Hacker News new | ask | show | jobs
by Bedon292 3411 days ago
I know its just a benchmark for comparison, and it is awesome. I love seeing cool comparisons like this, but why do I care that this particular benchmark is faster than Spark? What sort of analytics will be affected by this improvement, and will it actually be saving me time on real world use cases?
3 comments

Our impression was that when Databricks released the billion-rows-in-one-second-on-a-laptop benchmark, readers were pretty awed by that result. We wanted to show that when you combine an in-memory database with Spark so it shares the same JVM/block manager, you can squeeze even more performance out of Spark workloads (over and above Spark 's internal columnar storage). Any analytics that require multiple trips to a database will be impacted by this design. E.g. workloads on a Spark + Cassandra analytics cluster will be significantly slower, barring some fundamental changes to Cassandra.

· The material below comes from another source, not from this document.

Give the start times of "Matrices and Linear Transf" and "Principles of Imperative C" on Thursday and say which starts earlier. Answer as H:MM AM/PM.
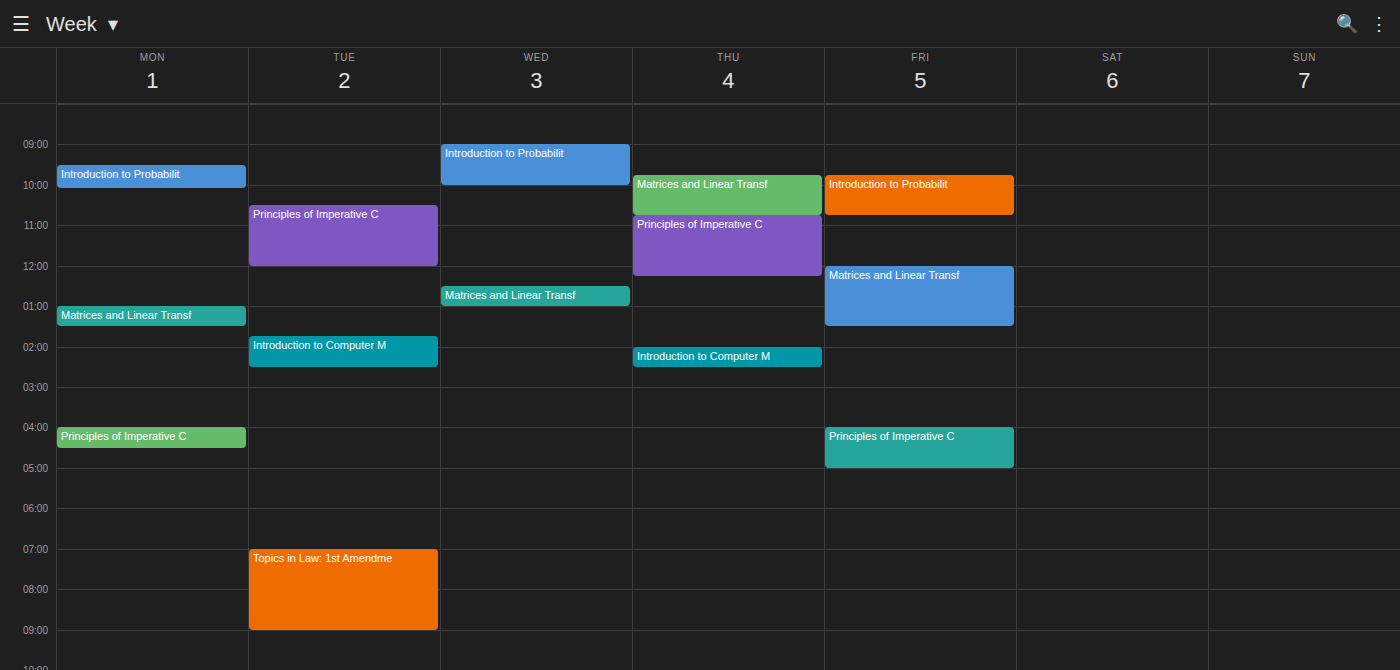
"Matrices and Linear Transf" 9:45 AM; "Principles of Imperative C" 10:45 AM.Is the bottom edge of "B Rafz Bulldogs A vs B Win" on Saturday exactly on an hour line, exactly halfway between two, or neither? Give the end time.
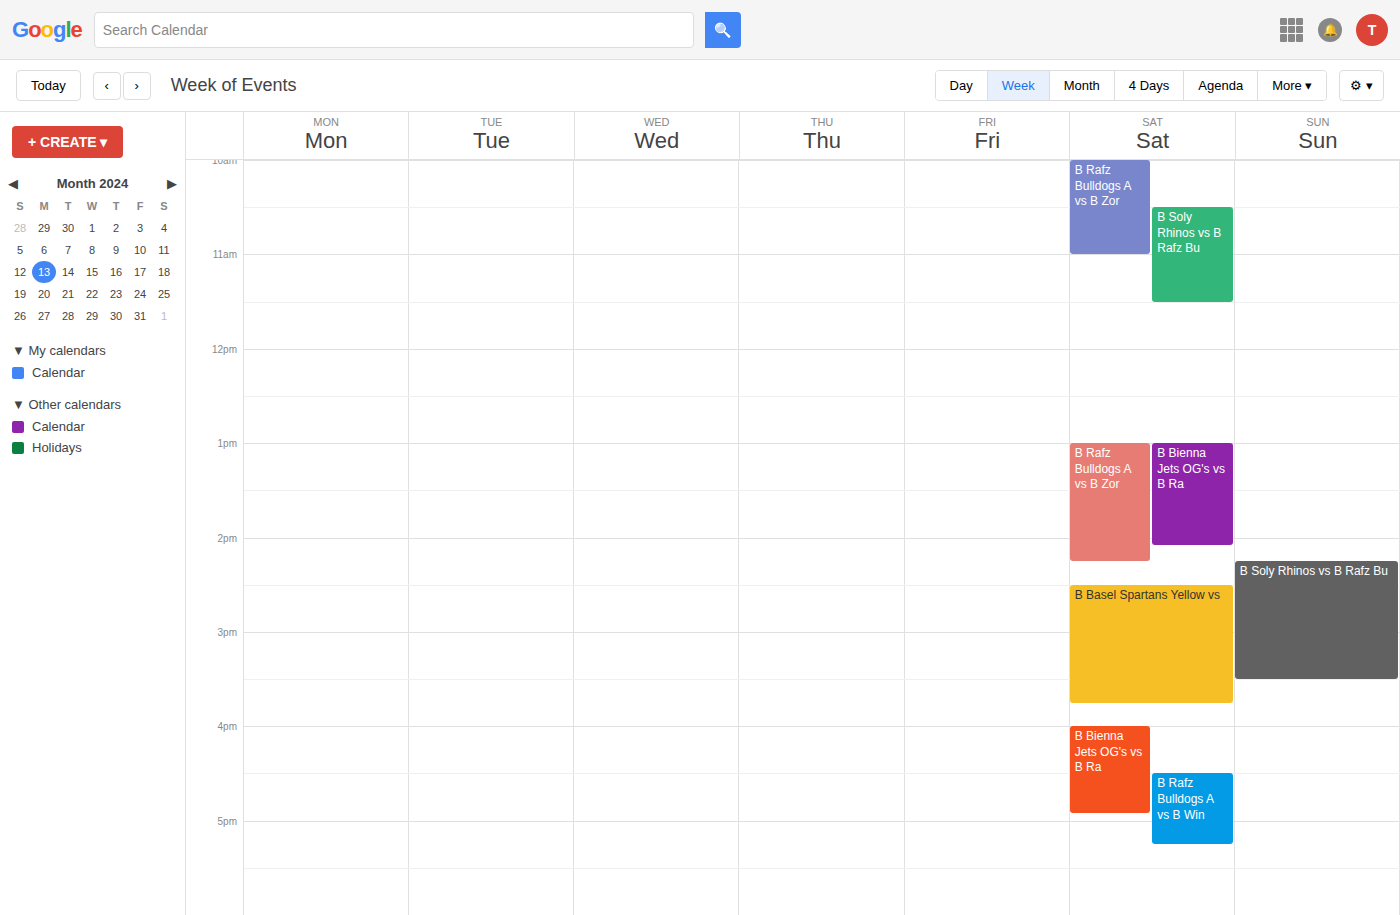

Good questions. One answer - Speed in analytics when working with large data sets matters. A lot. Think about this - several vendors seem to be claiming support for interactive analytics. i.e. i can ask an adhoc question on large volume of data and get some sort of insight in "interactive" times. Really? maybe with a thousand cores? In a competitive industry, say like in investment banking, if one can discern a pattern before the competition it simply provides an edge. Ask the question to folks involved in detecting fraud, or online portals trying to place an appropriate ad, or manufacturing plant trying to anticipate/predict faults. It isn't so much about trying to prove we are better than Spark (well other than grabbing some attention :-) ) but rather the potential to live in a world where batch processing is a thing of the past - like working with mainframes. The hope is that we can gain insight instantly. fwiw, we love Spark and expect some of these optimizations simply become part of Apache Spark.
it's literally impossible to test every possible workload for a tool like Spark so... what's the point of asking? Stand up a testing cluster, run some of your jobs and you'll get the answer.
I am not asking about every workload. I was just curious about an example workload where this benchmark matters.